Iron supplements are generally safe for kids. According to the American Academy of Pediatrics, infants of 4 months and older who only consume breastmilk should get an iron supplement of 1 mg per kg of body weight per day to meet their iron needs. On the other hand, if your child consumes iron-fortified formula or iron-rich foods then supplements are not required. (15)

Foods That Are Rich in Iron

Major sources of heme iron in the human diet include seafood and lean meat. Primary non-heme iron sources are vegetables, beans, nuts, and fortified cereals.

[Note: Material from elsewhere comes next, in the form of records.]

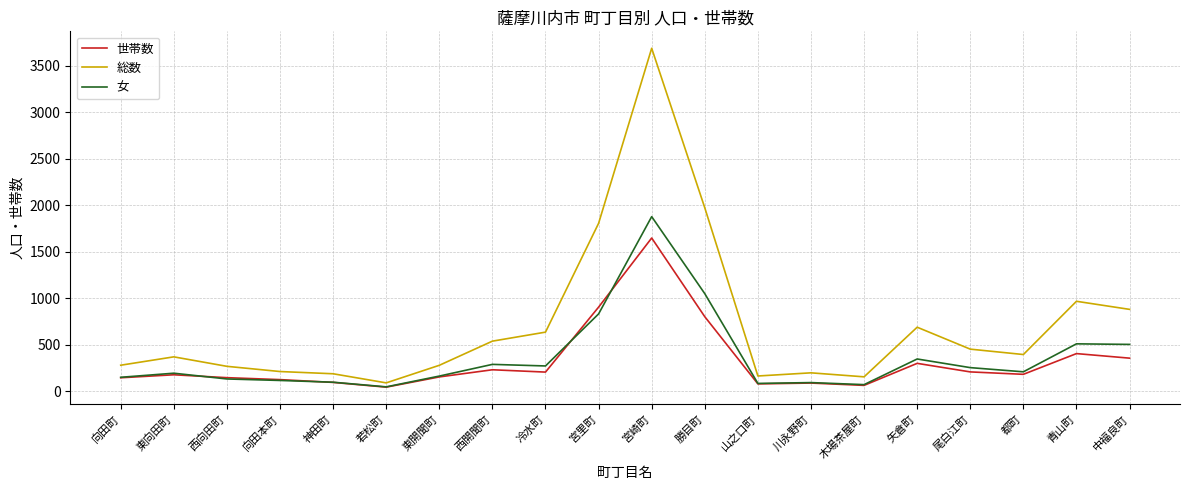

In 総数, how many points are higher than both neighbors (excluding endpoints)?

5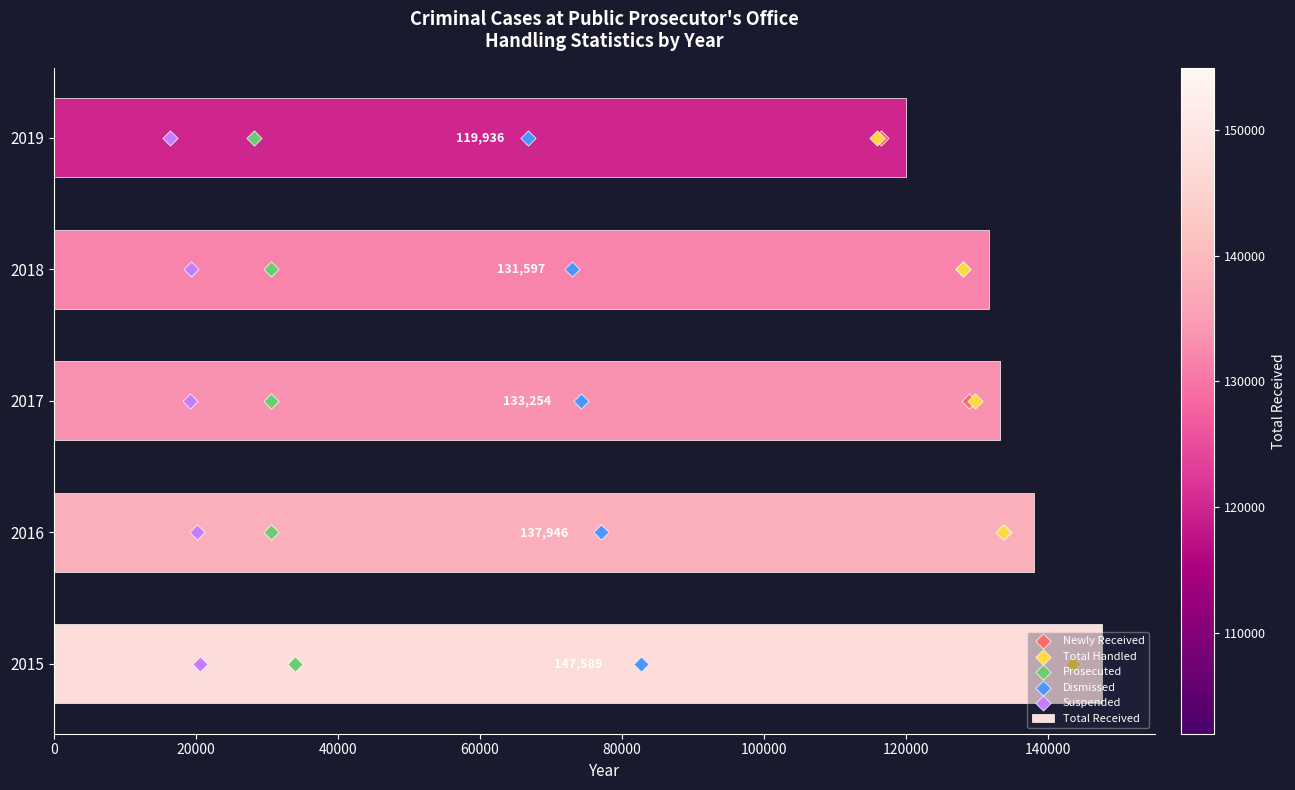

Which series has the largest total across all categories?

Total Received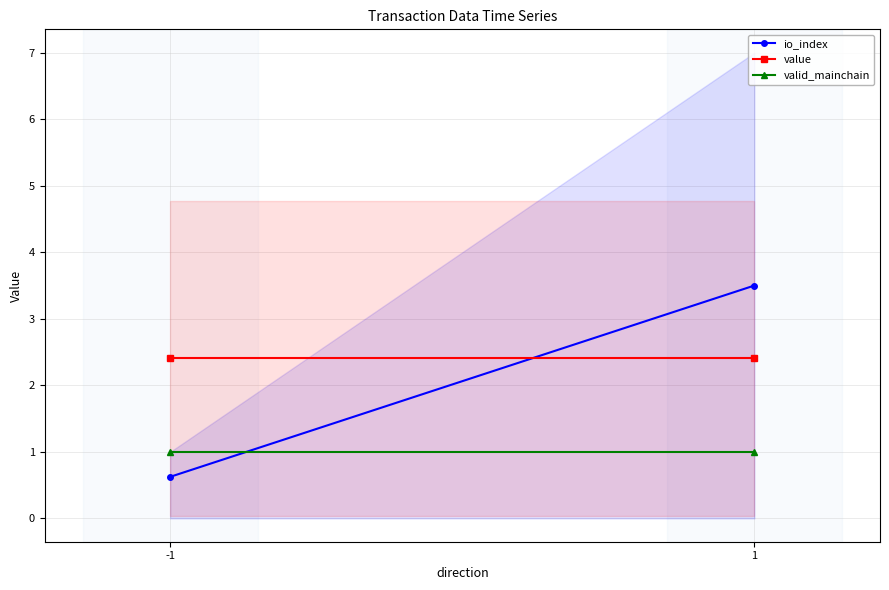

At which category does the chart reach its peak across all series?

1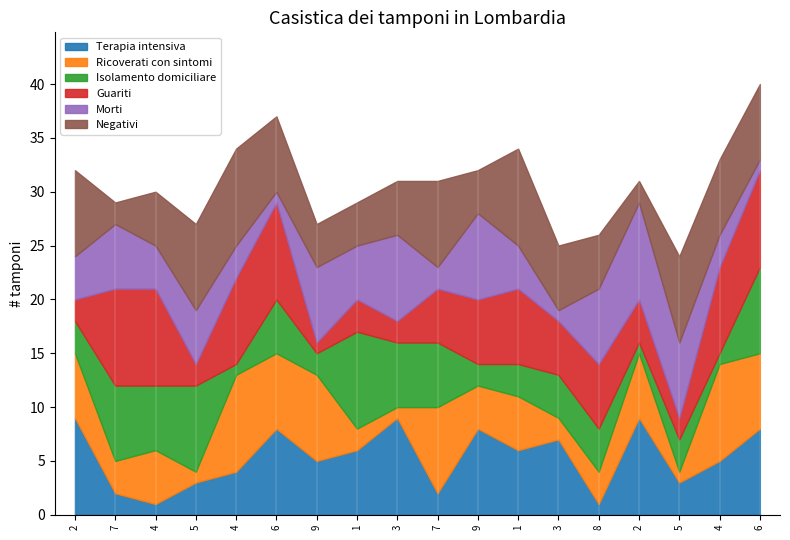

Does the chart contain stacked bars?

No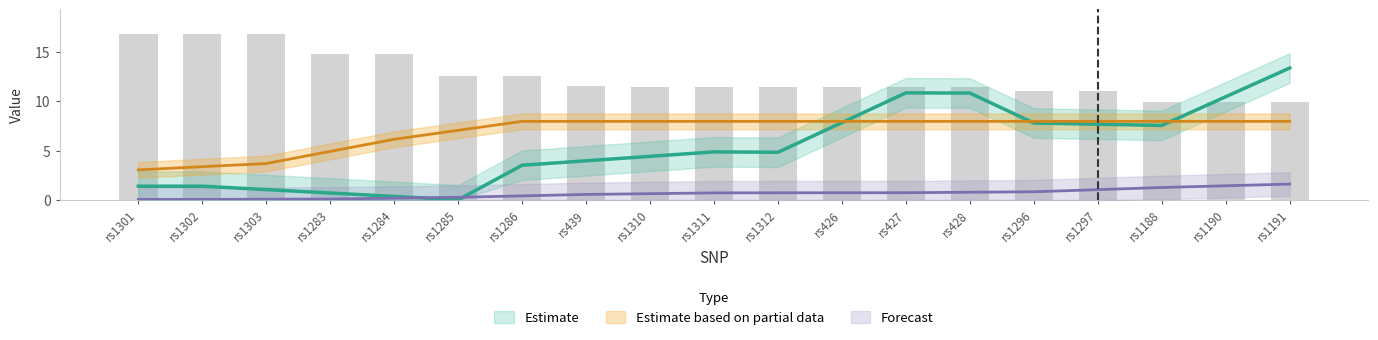

Does the chart contain stacked bars?

No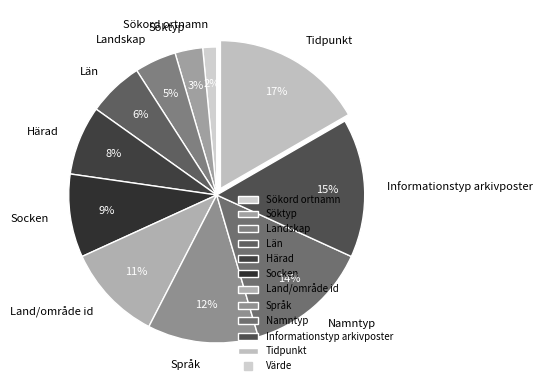

To the nearest percent, what is the average slice percentage?

9%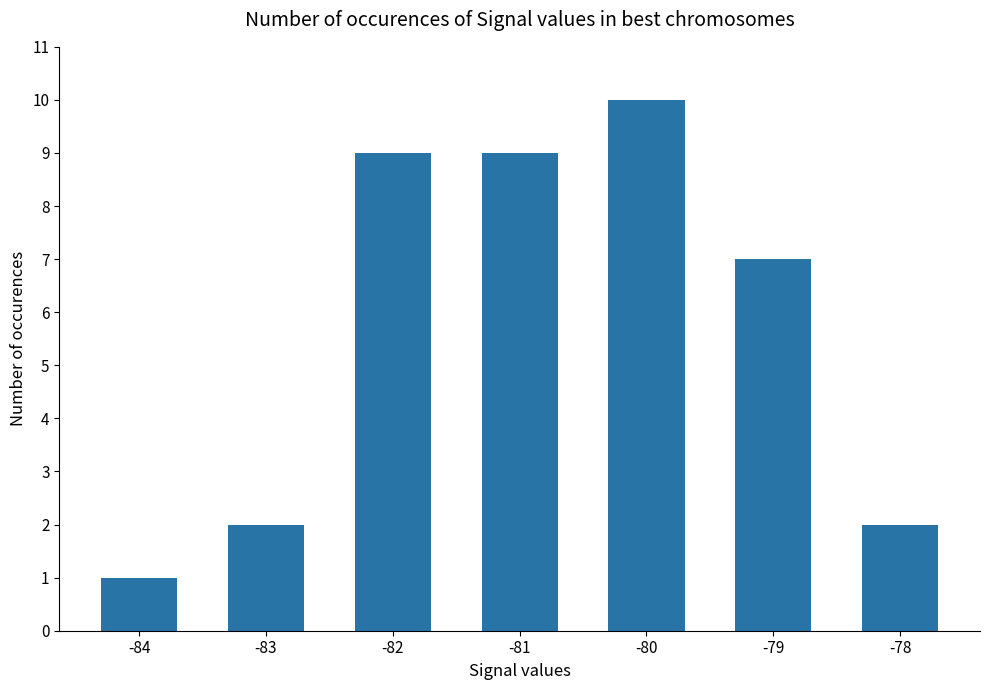

Reading left to right, extract all data points from this chart.

-84=1	-83=2	-82=9	-81=9	-80=10	-79=7	-78=2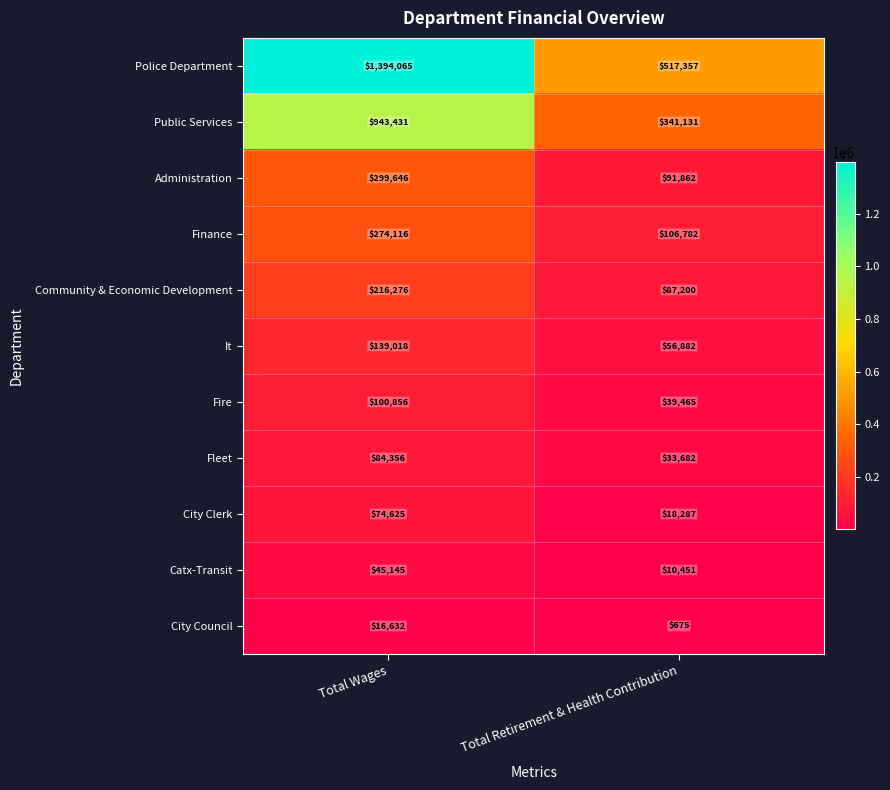

What is the maximum value shown in the chart?

1394065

In the United States, the majority of dietary iron comes from cereals, bread, and other grain products.

Below are several foods that contain a good amount of iron: (1)

 Food Serving size Milligrams (mg) per serving
Fortified breakfast cereals 1/2 bowl 18 mg
Cooked oysters 3 oz 8 mg
Pan fried beef liver 3 oz 5 mg
Canned kidney beans 1/2 cup 3 mg
Boiled chickpeas 1/2 cup 2 mg
Boiled green peas 1/2 cup 1 mg
Canned tuna 3 oz 1 mg
Dry roasted nuts 1 oz 1 mg
Cheddar cheese 1.5 oz 1 mg
Boiled egg 1 whole egg 1 mg
Roasted turkey 3 oz 1 mg


Risks and Side Effects of Iron

Upset stomach and constipation are the most common side effects of taking iron supplements. The research has shown that excessive intake of this mineral can lead to iron buildups in the liver and other organs that result in the formation of free radicals and can cause cancer. One study has found that mega doses of iron supplements can result in stomach pains, nausea, and vomiting. Rarer side effects of iron overdose include internal bleeding, coma, seizures, and even death.

Research has also found that excessive intake of iron supplements can affect the performance of certain medicines used to treat thyroid problems. It is important to discuss the safety of iron supplementation with your child’s pediatrician before making changes in their daily health routine. (16)(17)


Iron is an essential mineral present in the body’s hemoglobin, a pigment of red blood cells. Its primary role is to transfer oxygen to all organs and tissues of the human body. This mineral is required for your child’s proper growth and development. It provides several health benefits to children, including preventing anemia, increasing hemoglobin, preventing fatigue, enhancing endurance of muscles, supporting immune functions, restoring sleep, reducing bruising, improving concentration, and boosting energy levels. On the other hand, a deficiency of iron can lead to anemia, fatigue, weakness, and irritability in kids. In cases of severe deficiency, you might consider consulting with your child’s doctor about providing iron supplements to your kid. Some common side effects of iron supplementation include upset stomach and constipation. 





Disclaimer: The content of this blog post is intended for informational purposes only. It is not intended as a substitute for professional medical advice, diagnosis, or treatment. You should not use this information for diagnosing or treating a health problem or disease, or prescribing any medication or other treatment. Always seek the advice of your physician or other qualified health provider before taking any medication or nutritional, herbal or homeopathic supplement and with any questions you may have regarding a medical condition.